> [What you have to do]: Please write out every line of the items below exactly, keeping each character and line break unchanged.

> [Provided records]:
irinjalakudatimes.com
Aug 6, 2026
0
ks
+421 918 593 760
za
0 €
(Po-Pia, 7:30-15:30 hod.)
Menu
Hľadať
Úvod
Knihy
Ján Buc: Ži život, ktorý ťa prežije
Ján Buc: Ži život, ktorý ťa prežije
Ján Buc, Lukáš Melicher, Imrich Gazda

> [Result below]:
irinjalakudatimes.com
Aug 6, 2026
0
ks
+421 918 593 760
za
0 €
(Po-Pia, 7:30-15:30 hod.)
Menu
Hľadať
Úvod
Knihy
Ján Buc: Ži život, ktorý ťa prežije
Ján Buc: Ži život, ktorý ťa prežije
Ján Buc, Lukáš Melicher, Imrich Gazda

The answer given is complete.